→ HOW TO COMPLETE THIS TASK
Using the data below, count the lines where "Спиженко" appears, and answer with the number alone.

[Saved data entries]
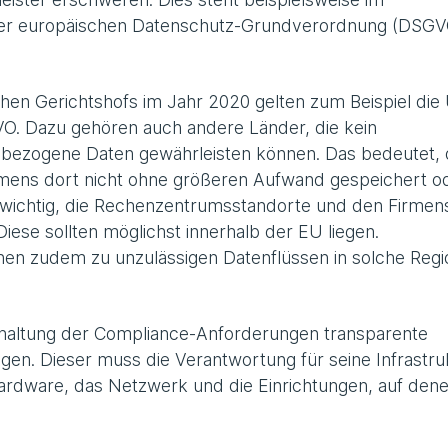
der europäischen Datenschutz-Grundverordnung (DSGV
hen Gerichtshofs im Jahr 2020 gelten zum Beispiel die
VO. Dazu gehören auch andere Länder, die kein
bezogene Daten gewährleisten können. Das bedeutet, 
ens dort nicht ohne größeren Aufwand gespeichert o
s wichtig, die Rechenzentrumsstandorte und den Firmens
iese sollten möglichst innerhalb der EU liegen.
nen zudem zu unzulässigen Datenflüssen in solche Reg
 Einhaltung der Compliance-Anforderungen transparente
gen. Dieser muss die Verantwortung für seine Infrastru
Hardware, das Netzwerk und die Einrichtungen, auf dene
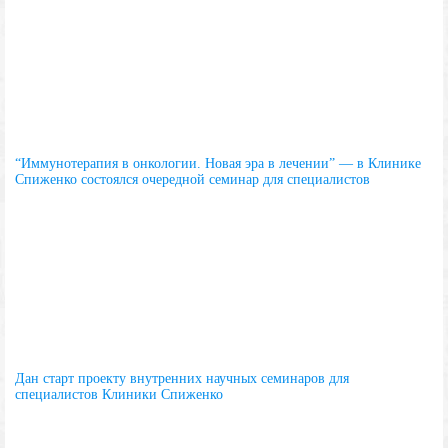
“Иммунотерапия в онкологии. Новая эра в лечении” — в Клинике
Спиженко состоялся очередной семинар для специалистов
Дан старт проекту внутренних научных семинаров для
специалистов Клиники Спиженко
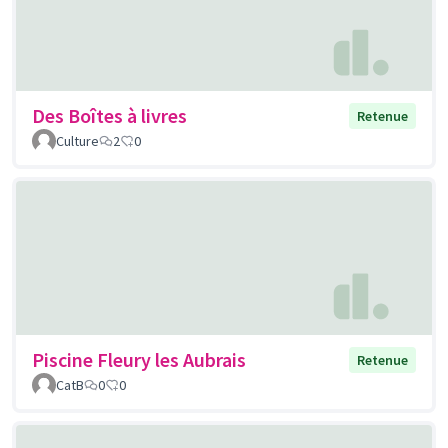
Des Boîtes à livres
Retenue
Culture
2
0
Piscine Fleury les Aubrais
Retenue
CatB
0
0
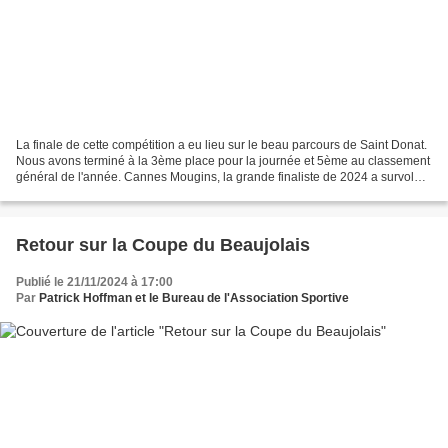
La finale de cette compétition a eu lieu sur le beau parcours de Saint Donat.
Nous avons terminé à la 3ème place pour la journée et 5ème au classement
général de l'année. Cannes Mougins, la grande finaliste de 2024 a survolé
toutes les équipes et a gagné...
Retour sur la Coupe du Beaujolais
Publié le 21/11/2024 à 17:00
Par
Patrick Hoffman et le Bureau de l'Association Sportive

→ RESPONSE BOX
2